Kaizer Motaung Junior

Personal information
- Date of birth: 8 August 1981 (age 43)
- Place of birth: Johannesburg, South Africa
- Height: 1.75 m (5 ft 9 in)
- Position(s): Striker

Youth career
- Wits University
- Kaizer Chiefs
- Chelsea
- 1860 Munich

Senior career*
- Years: Team / Apps / (Gls)
- 2001–2003: 1860 Munich II / 22 / (4)
- 2003–2014: Kaizer Chiefs / 106 / (30)
- Total:  / 128 / (34)

International career
- 2001–2004: South Africa U23 / 5 / (0)

= Kaizer Motaung Junior =

South African soccer player (born 1981)

Kaizer Motaung Junior (born 8 August 1981) is a South African former professional footballer who played as a striker. Kaizer Jr is currently a sporting director for Kaizer Chiefs F.C.

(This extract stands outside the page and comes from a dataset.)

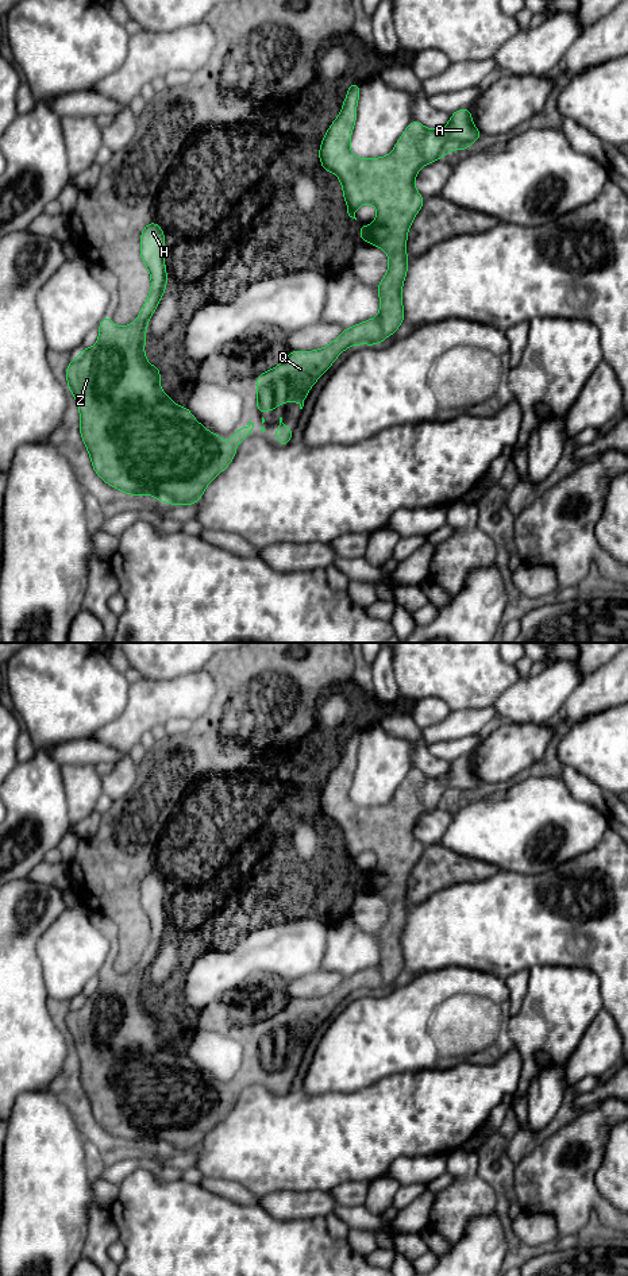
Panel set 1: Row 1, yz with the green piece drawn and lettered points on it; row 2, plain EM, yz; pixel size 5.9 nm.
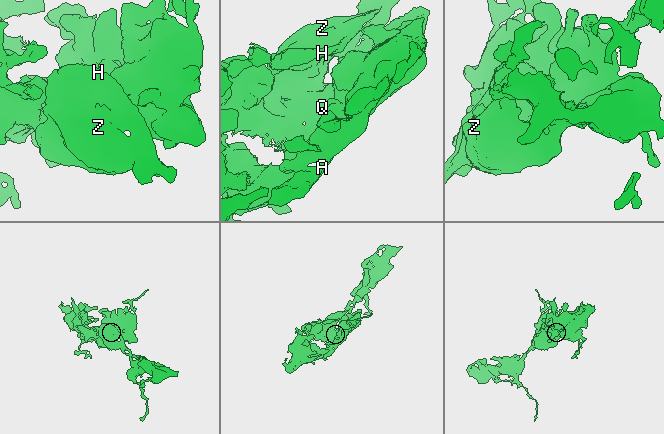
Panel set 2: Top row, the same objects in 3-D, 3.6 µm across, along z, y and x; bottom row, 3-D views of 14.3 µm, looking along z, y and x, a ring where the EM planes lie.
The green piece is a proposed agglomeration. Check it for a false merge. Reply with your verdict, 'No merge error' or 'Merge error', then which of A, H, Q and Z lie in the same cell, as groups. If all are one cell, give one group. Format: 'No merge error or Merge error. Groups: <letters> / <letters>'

He is the son of South African soccer legend and Kaizer Chiefs founder Kaizer Motaung.

==Early life==
Motaung was born to Kaizer and Julegka Motaung in Johannesburg, Gauteng and is one of four children. Motaung attended St. John's College, Johannesburg in Johannesburg and Harrow School in north-west London whose alumni include Winston Churchill and James Blunt. He was an excellent cricketer. In 2000, he opened batting with Middlesex and England player Nick Compton at Harrow vs Eton 163rd clash at Lord's since 1805. In that match, he got a century but the match was called off due to rain. He also played against Graeme Smith who was at King Edward High School. He was once told by Ali Bacher to play cricket. Former international referee David Alleray was his housemaster at Harrow.

==Career==

===Youth===
Motaung played for Wits University and Kaizer Chiefs youth academies in South Africa and Chelsea and TSV Munich 1860 juniors in England and Germany. In his time in the Chelsea youth academy in the late 90s and early 2000s he was in the same team with Dean Furman, John Terry and Robert Huth.

===Senior===
Motaung was promoted to the TSV 1860 Munich reserve team and scored 1 goal in 4 matches in his debut season in the 2001–02 Oberliga Bayern season and then 3 goals in 19 matches in the 2002–03 season totaling 4 goals in 22 matches which all were diving headers. He signed with his father's club in July 2003. He made his debut on 17 December 2003 in a 4–0 win over Zulu Royals under Ted Dumitru. He scored his first goal on 9 June 2004 against Wits University. In the 2006–07 season he was the team's top goalscorer (12 goals) and Player of the Season.

==Personal life==
He married his girlfriend of nine years, Katherine Heider in Munich in 2012, whom he was secretly engaged with for two years. His best man was former teammate at Kaizer Chiefs and current team manager, Gerald Sibeko. Heider gave birth to Tyler Rhys in 2011.